Sunday, September 28, 2014

Guantanamo Bay prison guard converts to Islam

because
of the living faith of Muslim detainees.
As a guard in Guantanamo Bay, Terry Holdbrooks
was charged with..
...keeping a careful watch on detainees in the
infamous detention center. But after a series of
extraordinary interactions between the former US
Army specialist and Muslim detainees at the
center, the Phoenix, Arizona-born prison guard
decided to convert to Islam, May 2013.
During his service at Guantanamo, Holdbrooks
says the detainees were often subjected to
sadistic, degrading treatment by interrogators.
In an interview with FRANCE 24’s Guillaume Meyer,
the former prison guard rattled off a list of
sometimes brutal, often humiliating situations the
detainees were subjected to. “Detainees were
punched, kicked, knee-butted, things like that
would occur,” he said. “Detainees would be doused
in cold water…be subjected to very loud music…
investigators would come in and sometimes rough
up a detainee…”
Through it all, Holdbrooks said, a number of
detainees continued to practice their faith.

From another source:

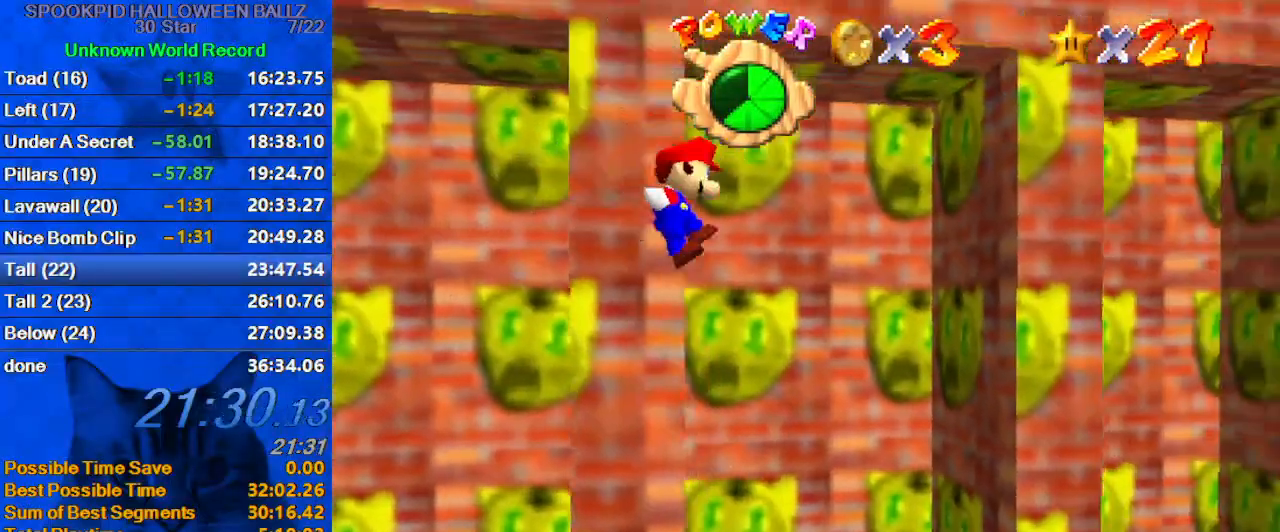
Gameplay with keyboard; each line is a JSON object with the keys held at the frame after it. "events" lists presses ("down") and releases ("up") of "a", "c", "ctrl", "d", "down", "left", "return", "right", "s", "shift", "up", "w", "x" and "y" between this image and that frame as [ms after this image, input, new state], when the widget could be followed in between. No other keys are recorded. Mouse input is not recorded.
{"keys": ["shift"], "events": [[233, "right", "up"], [233, "shift", "up"], [333, "right", "down"], [467, "right", "up"], [467, "shift", "down"], [467, "up", "up"]]}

And
that left an indelible mark on the US prison guard.
“Seeing people who were practicing Muslims,
practicing Islam in a horrible place like that…it was
an interesting experience for me to see somebody
take their faith so seriously, so devoutly,” he told
FRANCE 24.
‘Wrong place at the wrong time’
While prison guards often develop a hostile
relationship with detainees, there have been recent
cases of former Guantanamo guards developing
sympathetic relations with the detainees.
According to Holdbrooks, it was easy to
differentiate between those who had “ill will toward
the US” and those who were simply “at the wrong
place at the wrong time”.
“I can think back to an old man and a child,”
recalled Holdbrooks. “I don’t think they knew of a
world outside Afghanistan. I don’t think they knew
there were oceans or that the world was round or
that there was the Internet, computers or cell
phones or any of these things. They just knew their
village. How can somebody like that be a co-
conspirator of the 9/11 attacks?” he asked.
Holdbrooks himself has had a troubled history of
substance addiction, according to media reports.
Following his conversion to Islam at Guantanamo,
Holdbrooks was honourably discharged from
service. No reasons were supplied for his release
from the military two years before the end of his
commitment.
When he returned home to Phoenix, Holdbrooks
took to heavy drinking and a cocaine addiction, he
told the French daily Le Figaro, before his serious
addiction problem landed him in hospital. This
time, it was a local imam at a Phoenix mosque
that led him back to Islam.
But defense attorneys have criticized the US
administration for dragging their feet over the
cases of some 240 current detainees who were
allowed to take their cases to federal courts
following a US Supreme Court ruling.